Yesterday I posted a beautiful video of the Grand Canyon in celebration of the 100th anniversary of the National Park Service later this week. Everyone knows that the national park is one of the most iconic outdoor destinations in the entire world, with some of the most amazing opportunities for adventure. But are we losing the Grand Canyon to commercial and industrial development? That is the question posed in a new article from National Geographic that reveals an uncertain future for one of the U.S.’s most famous landscapes.
In order to explore the threats to the Grand Canyon, journalists Kevin Fedarko and Pete McBride have spent the better part of the past year exploring its wonders. Starting last fall, the two men have trekked for more than 650 miles (1046 km) through remote wilderness to not only get to understand the Canyon better, but to discover how its fragile ecosystem has increasingly become under siege by outside interests.
Along the way, they talked with people living in and around the park as the two men learned about the potential for over development and the increased stress put on the Grand Canyon due to a larger number of tourists visiting. But most importantly, they discovered that mining operations just outside the park’s borders could have a long-lasting, and incredibly devastating, impact on the park itself, creating a potentially dangerous environmental catastrophe. For example, uranium is one of the substances that is mined near the park that could have severe impact on its future. In fact, U.S. Geological Survey data says that 15 springs and five wells near the Grand Canyon already have levels of uranium that are considered unsafe to drink. This is mostly due to incidents from older mines in the area, but it underscores the problem none the less.
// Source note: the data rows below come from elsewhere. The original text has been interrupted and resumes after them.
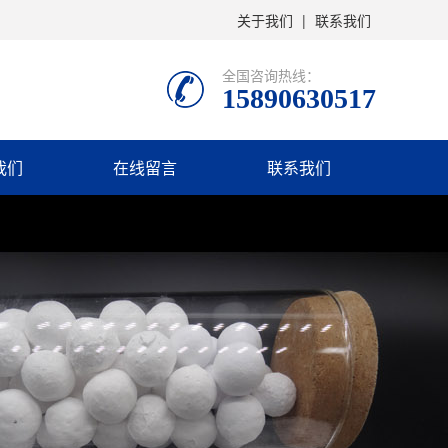
关于我们
|
联系我们
全国咨询热线：
15890630517
我们
在线留言
联系我们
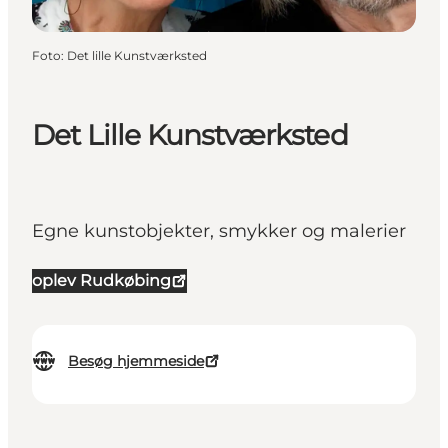
Foto
:
Det lille Kunstværksted
Det Lille Kunstværksted
Egne kunstobjekter, smykker og malerier
oplev Rudkøbing
Besøg hjemmeside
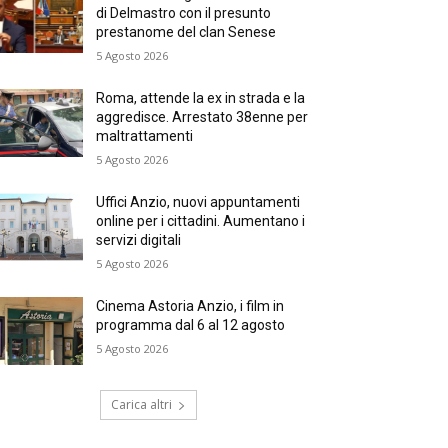
di Delmastro con il presunto
prestanome del clan Senese
5 Agosto 2026
Roma, attende la ex in strada e la
aggredisce. Arrestato 38enne per
maltrattamenti
5 Agosto 2026
Uffici Anzio, nuovi appuntamenti
online per i cittadini. Aumentano i
servizi digitali
5 Agosto 2026
Cinema Astoria Anzio, i film in
programma dal 6 al 12 agosto
5 Agosto 2026
Carica altri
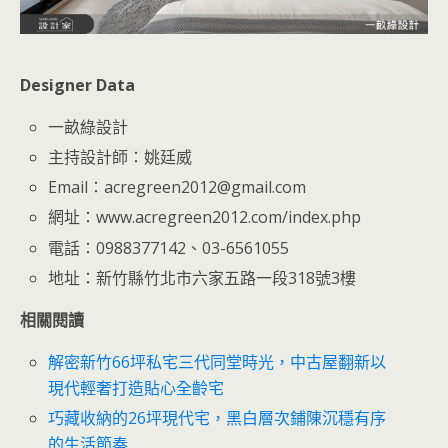
Designer Data
一畝綠設計
主持設計師：姚廷威
Email：acregreen2012@gmail.com
網址：www.acregreen2012.com/index.php
電話：0988377142、03-6561055
地址：新竹縣竹北市六家五路一段318號3樓
相關閱讀
解密新竹66坪私宅三代同堂時光，中古屋翻新以
現代輕奢打造貼心全齡宅
巧藏收納的26坪現代宅，黑白層次鋪陳沉穩有序
的生活節奏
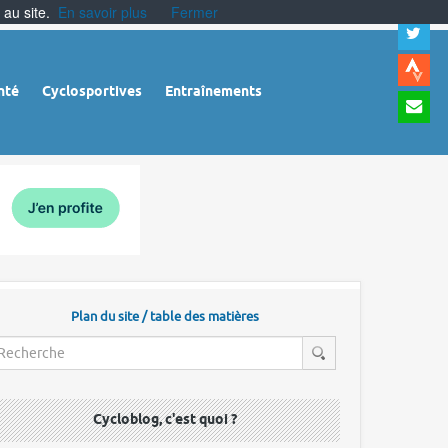
 au site.
En savoir plus
Fermer
A
a
c
|
A
nté
Cyclosportives
Entraînements
a
m
|
A
à
l
r
Plan du site / table des matières
Cycloblog, c'est quoi ?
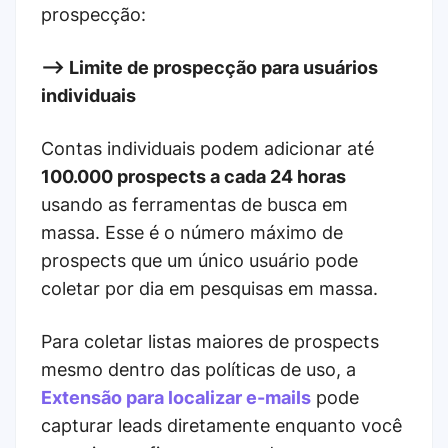
prospecção:
--> Limite de prospecção para usuários
individuais
Contas individuais podem adicionar até
100.000 prospects a cada 24 horas
usando as ferramentas de busca em
massa. Esse é o número máximo de
prospects que um único usuário pode
coletar por dia em pesquisas em massa.
Para coletar listas maiores de prospects
mesmo dentro das políticas de uso, a
Extensão para localizar e-mails
pode
capturar leads diretamente enquanto você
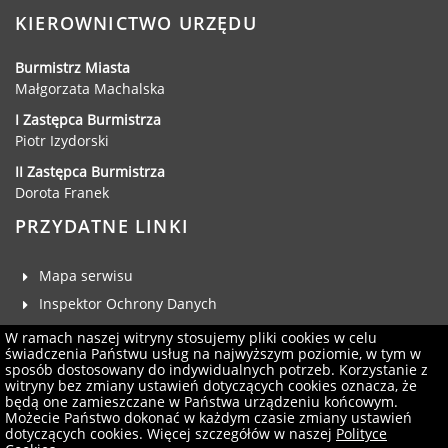
03-416 Warszaw
KIEROWNICTWO URZĘDU
Burmistrz Miasta
Małgorzata Machalska
I Zastępca Burmistrza
Piotr Izydorski
II Zastępca Burmistrza
Dorota Franek
PRZYDATNE LINKI
Mapa serwisu
Inspektor Ochrony Danych
SZKOŁY
Deklaracja dostępności
W ramach naszej witryny stosujemy pliki cookies w celu
świadczenia Państwu usług na najwyższym poziomie, w tym w
Klauzula RODO
Szkoła Język
sposób dostosowany do indywidualnych potrzeb. Korzystanie z
ul. Dworc
witryny bez zmiany ustawień dotyczących cookies oznacza, że
Zgłoś uwagi
będą one zamieszczane w Państwa urządzeniu końcowym.
62-030 
Administrator serwisu
Możecie Państwo dokonać w każdym czasie zmiany ustawień
tel. 601-
dotyczących cookies. Więcej szczegółów w naszej
Polityce
Newsletter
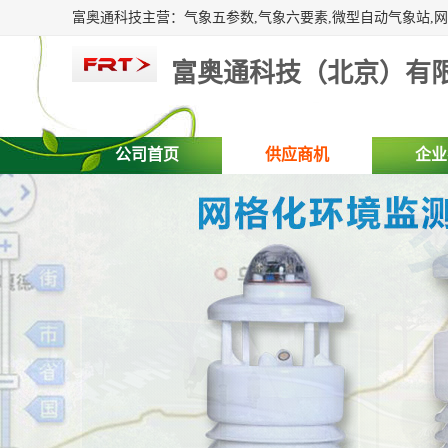
富奥通科技（北京）有
公司首页
供应商机
企业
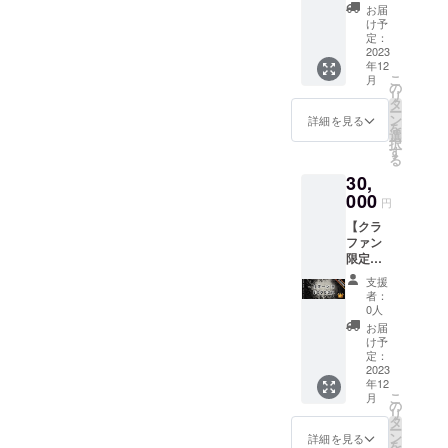
ご招待
ティー
京都渋
お届
・アプ
につい
谷区付
け予
リ内協
て 開催
定：
近を予
賛ペー
2023
予定日:
定して
年12
ジお名
2023年
いま
こ
月
前又は
4月頃開
の
す。
リ
企業名
催予定
タ
ー
の表示
場所:東
ン
詳細を見る
を
・フ
京都渋
選
択
リース
谷区付
す
る
タイル
近を予
30,
クラウ
定して
ド協賛
000
いま
円
ページ
す。
【クラ
へお名
ファン
前又は
限定】 -
企業名
リター
の表示
支援
ン内容 -
・オリ
者：
・FSC
ジナル
0人
リリー
ステッ
お届
スパー
カー ・
け予
ティー
お礼の
定：
ご招待
2023
メッ
年12
・アプ
セージ -
こ
月
リ内
リリー
の
リ
レッド
スパー
タ
ー
マーク
ティー
ン
詳細を見る
を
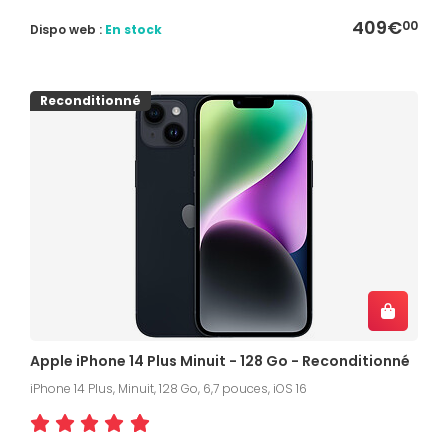
409€
00
Dispo web :
En stock
Reconditionné
Apple iPhone 14 Plus Minuit - 128 Go - Reconditionné
iPhone 14 Plus, Minuit, 128 Go, 6,7 pouces, iOS 16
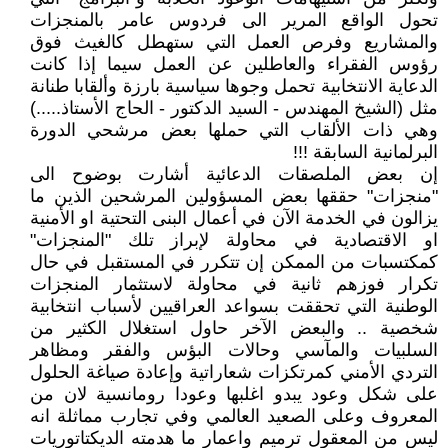
تحول الواقع المرير الى فردوس عامر بالمنجزات
والمشاريع وفرص العمل التي ستهطل كالغيث فوق
رؤوس الفقراء والعاطلين عن العمل سيما إذا كانت
الدعاية الانتخابية تحمل وجوها سياسية بارزة وألقابا طنانة
مثل (الشيخ المهندس - السيد الدكتور - الحاج الأستاذ.....)
وهي ذات الألقاب التي حملها بعض مرشحي الدورة
البرلمانية السابقة !!!
إن بعض الملصقات الدعائية أشارت بوضوح الى
"منجزات" حققها بعض المسؤولين المرشحين الذين ما
يزالون في الخدمة الآن في أعمال البنى التحتية او الأمنية
او الاقتصادية في محاولة لإبراز تلك "المنجزات"
كمكتسبات من الممكن إن تتكرر في المستقبل في حال
تكرار فوزهم ثانية في محاولة لاستثمار المنجزات
الوطنية التي تحققت بسواعد العراقيين لأسباب انتخابية
شخصية .. والبعض الآخر حاول استغلال الكثير من
السلبيات والمآسي وحالات البؤس والفقر ومظاهر
التردي الأمني كمرتكزات شعاراتية وإعادة صياغة الحلول
على شكل وعود يبدو اغلبها وعودا رومانسية لان من
المعروف وعلى الصعيد العالمي وفي تجارب مماثلة انه
ليس من المعقول ترميم واعمار ما هدمته الديكتاتوريات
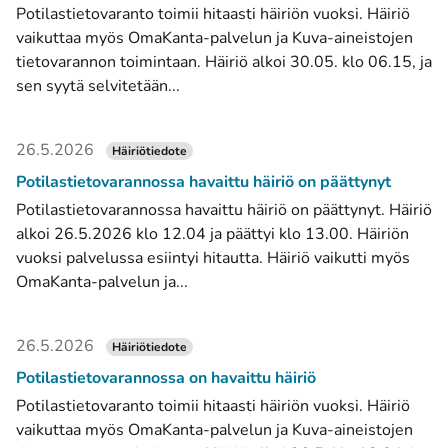
Potilastietovaranto toimii hitaasti häiriön vuoksi. Häiriö
vaikuttaa myös OmaKanta-palvelun ja Kuva-aineistojen
tietovarannon toimintaan. Häiriö alkoi 30.05. klo 06.15, ja
sen syytä selvitetään...
26.5.2026
Häiriötiedote
Potilastietovarannossa havaittu häiriö on päättynyt
Potilastietovarannossa havaittu häiriö on päättynyt. Häiriö
alkoi 26.5.2026 klo 12.04 ja päättyi klo 13.00. Häiriön
vuoksi palvelussa esiintyi hitautta. Häiriö vaikutti myös
OmaKanta-palvelun ja...
26.5.2026
Häiriötiedote
Potilastietovarannossa on havaittu häiriö
Potilastietovaranto toimii hitaasti häiriön vuoksi. Häiriö
vaikuttaa myös OmaKanta-palvelun ja Kuva-aineistojen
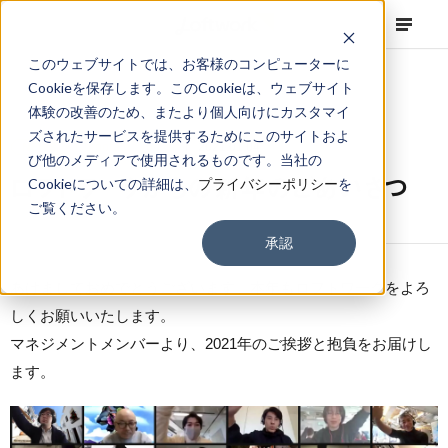
このウェブサイトでは、お客様のコンピューターに
Cookieを保存します。このCookieは、ウェブサイト
体験の改善のため、またより個人向けにカスタマイ
ズされたサービスを提供するためにこのサイトおよ
NEWS
Corporate
,
Topics
2021.01.04
び他のメディアで使用されるものです。当社の
ロフトワークからの新年のごあいさつ
Cookieについての詳細は、
プライバシーポリシー
を
ご覧ください。
承認
あけましておめでとうございます。本年もロフトワークをよろ
しくお願いいたします。
マネジメントメンバーより、2021年のご挨拶と抱負をお届けし
ます。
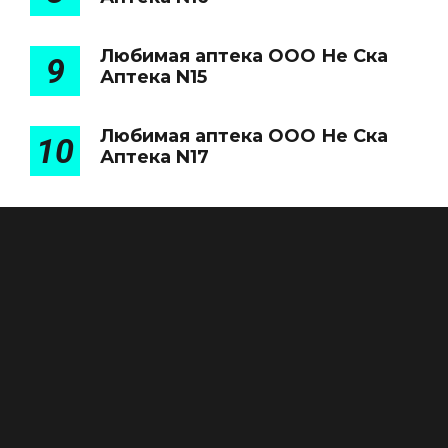
Любимая аптека ООО Не Ска
9
Аптека N15
Любимая аптека ООО Не Ска
10
Аптека N17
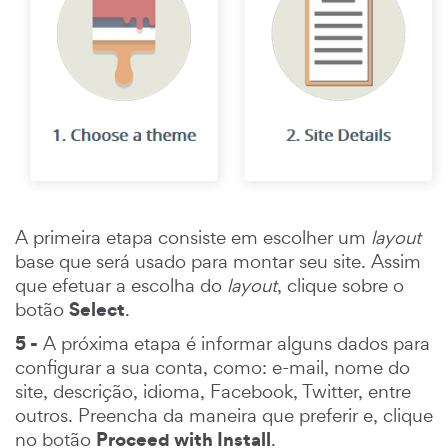
A primeira etapa consiste em escolher um
layout
base que será usado para montar seu site. Assim
que efetuar a escolha do
layout
, clique sobre o
Select
botão
.
5 -
A próxima etapa é informar alguns dados para
configurar a sua conta, como: e-mail, nome do
site, descrição, idioma, Facebook, Twitter, entre
outros. Preencha da maneira que preferir e, clique
Proceed with Install
no botão
.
While the story is already quite eye-opening, Fedarko and McBride aren’t quite done yet. They’re continuing to explore the Grand Canyon even now, with plans to wrap up their investigative expedition sometime in October. The story is of course still unfolding, but the hope is that we’re not too late in spreading the word about the threats to this incredibly popular national park. After all, it is a place that has been presumably preserved for future generations to enjoy as well, so why would we want to spoil it now? Hopefully that won’t happen.